Memory & Embeddings
Cortask maintains long-term memory for each workspace. When the agent uses memory_append, notes are written to memory.md and also indexed in a per-workspace SQLite database with vector embeddings. This enables memory_search to find relevant memories by meaning, not just keyword matching.
How Semantic Search Works
- When a memory entry is indexed, its text is converted to a numerical vector (embedding) that captures its semantic meaning.
- Embeddings are cached by content hash to avoid redundant computation.
- When you search with
memory_search, the query is also embedded, and the system finds stored entries whose vectors are closest to the query vector. - Results are ranked by similarity score and returned with match type (semantic or keyword).
Embedding Providers
Configure the embedding provider in ~/.cortask/config.yaml:
memory:
embeddingProvider: local # local, openai, google, or ollama
embeddingModel: "" # optional: override the default model
Local (default)
Uses a small GGUF model (embeddinggemma-300m-qat-Q8_0) via node-llama-cpp. Runs entirely on your machine.
- No API key required
- No data leaves your machine
- Free
- Lower accuracy compared to cloud models
- Requires
node-llama-cppto be installed (optional dependency) - Model is downloaded automatically on first use
OpenAI
Uses OpenAI's embedding API. Default model: text-embedding-3-small.

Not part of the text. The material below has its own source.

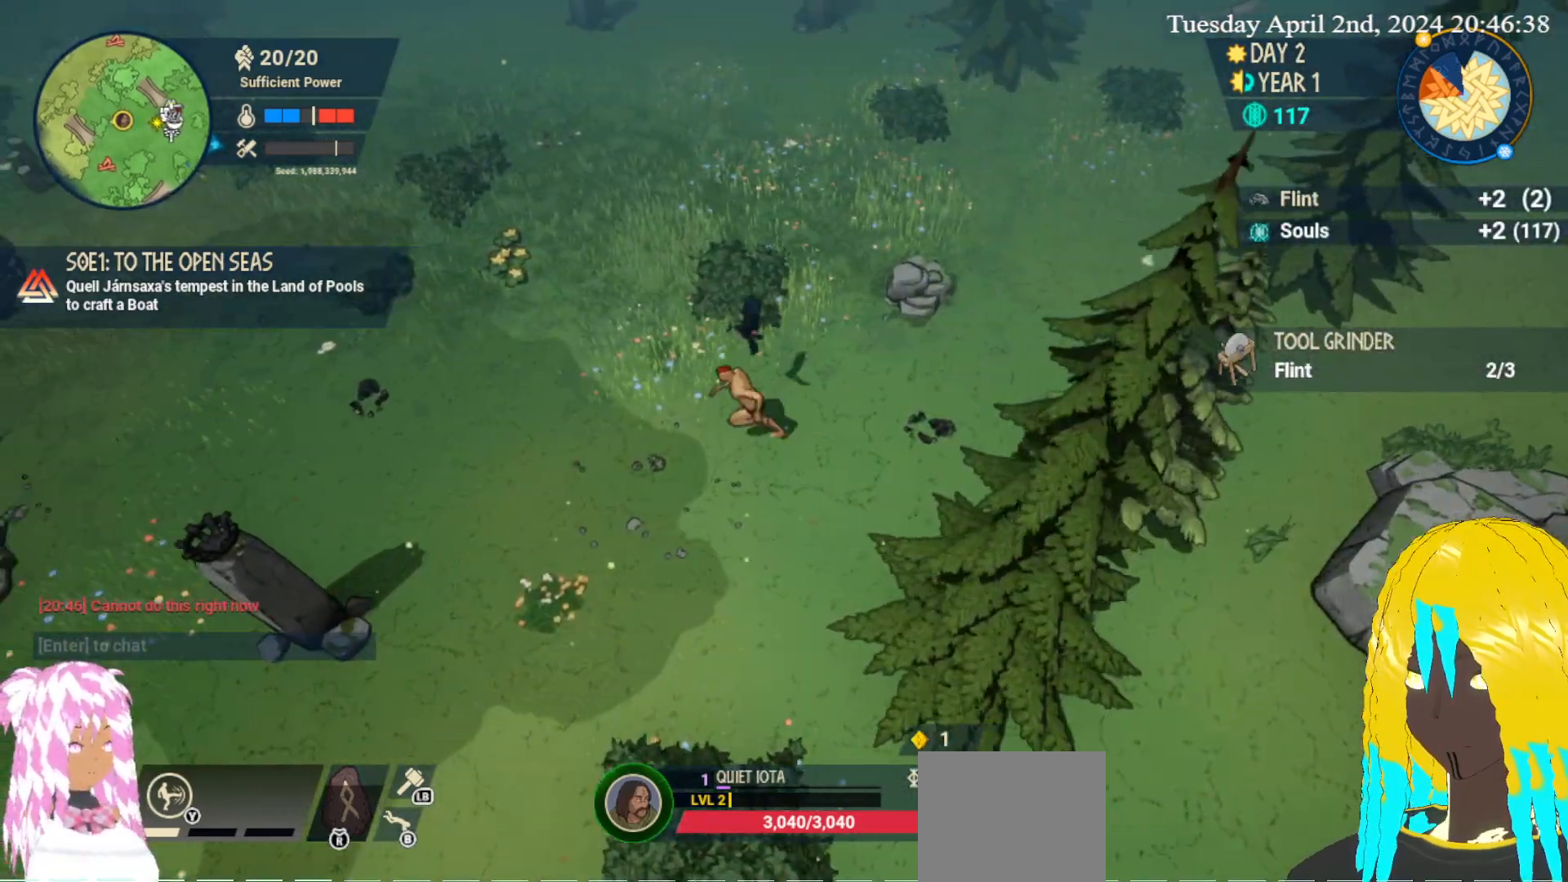
{"buttons": [], "left_stick": "left", "right_stick": "center", "events": []}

- Requires an OpenAI API key stored as credential
provider.openai.apiKey - High quality embeddings
- Costs per token apply
Uses Google's embedding API via the Gemini provider.

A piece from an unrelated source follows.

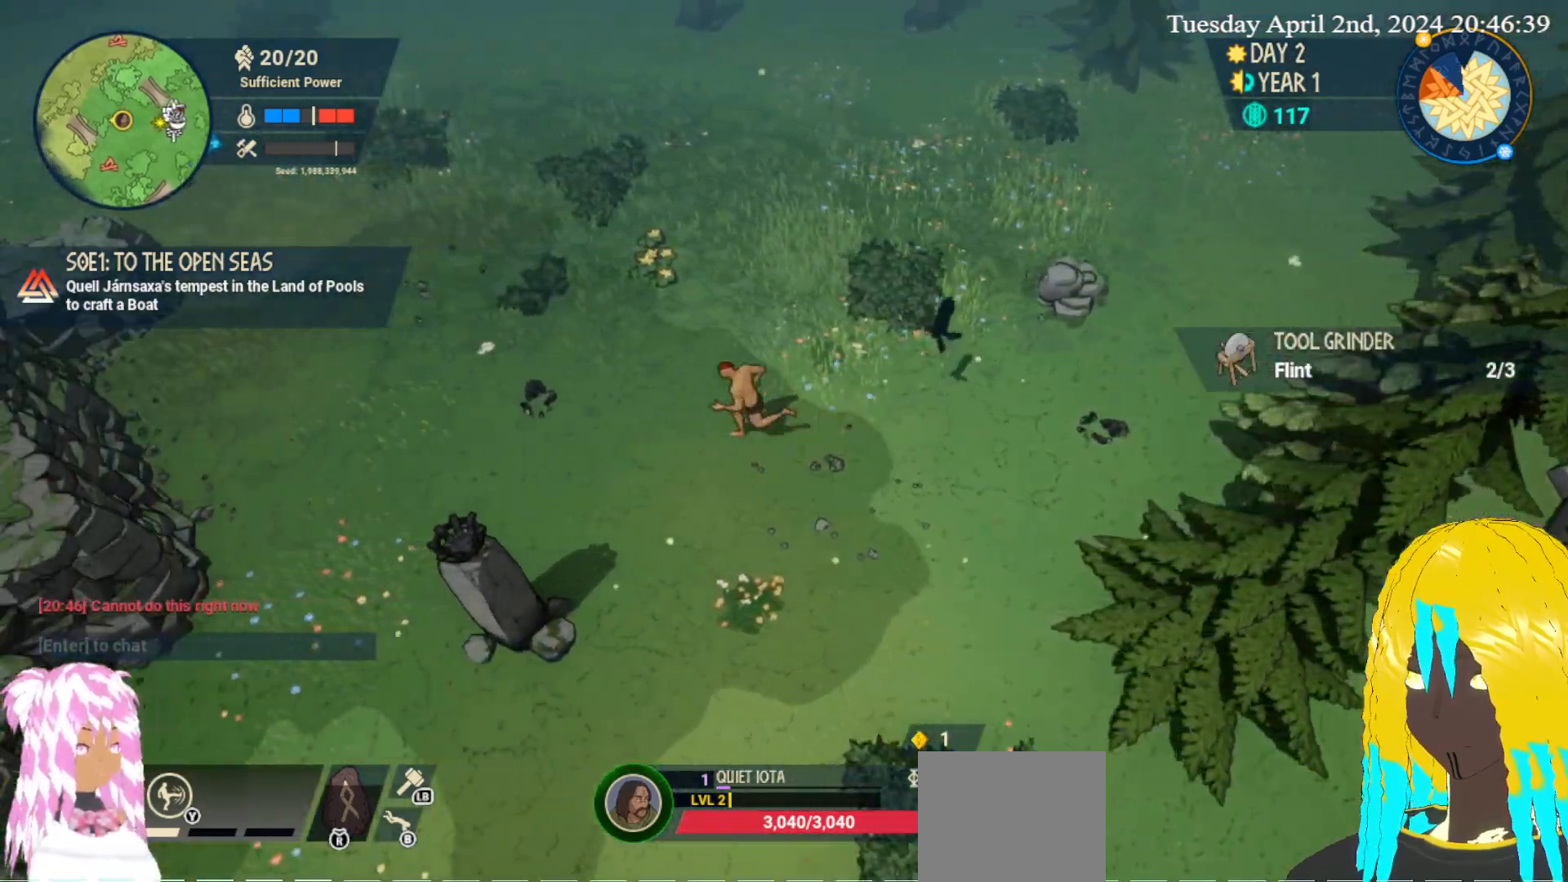
{"buttons": [], "left_stick": "up-left", "right_stick": "center", "events": [[300, "left_stick", "up-left"]]}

- Requires a Google API key stored as credential
provider.google.apiKey - Good quality embeddings
- Costs per token apply
Ollama
Uses a locally running Ollama instance.
- Requires Ollama host stored as credential
provider.ollama.host - Runs locally, no data leaves your machine
- Quality depends on the model you run
- Free (self-hosted)
Trade-offs
| Local | OpenAI / Google | Ollama | |
|---|---|---|---|
| Cost | Free | Pay per token | Free (self-hosted) |
| Privacy | Full -- nothing leaves your machine | Data sent to cloud API | Full -- runs locally |
| Quality | Good for basic recall | Best accuracy | Depends on model |
| Setup | Automatic | API key required | Ollama server required |
| Speed | Depends on hardware | Fast (API) | Depends on hardware |
For most users, the local provider is a good starting point. Switch to OpenAI or Google if you need higher retrieval accuracy for complex memory searches.
Changing Providers
When you switch embedding providers, previously computed embeddings are not automatically re-indexed. The embedding cache is keyed by content hash and provider+model, so the system will compute new embeddings as needed. To force re-indexing of all memory, delete the memory.db file in the workspace's .cortask/ directory.
You can also trigger a full re-index by updating the config and restarting the gateway. Memory managers are re-created on startup with the new provider configuration.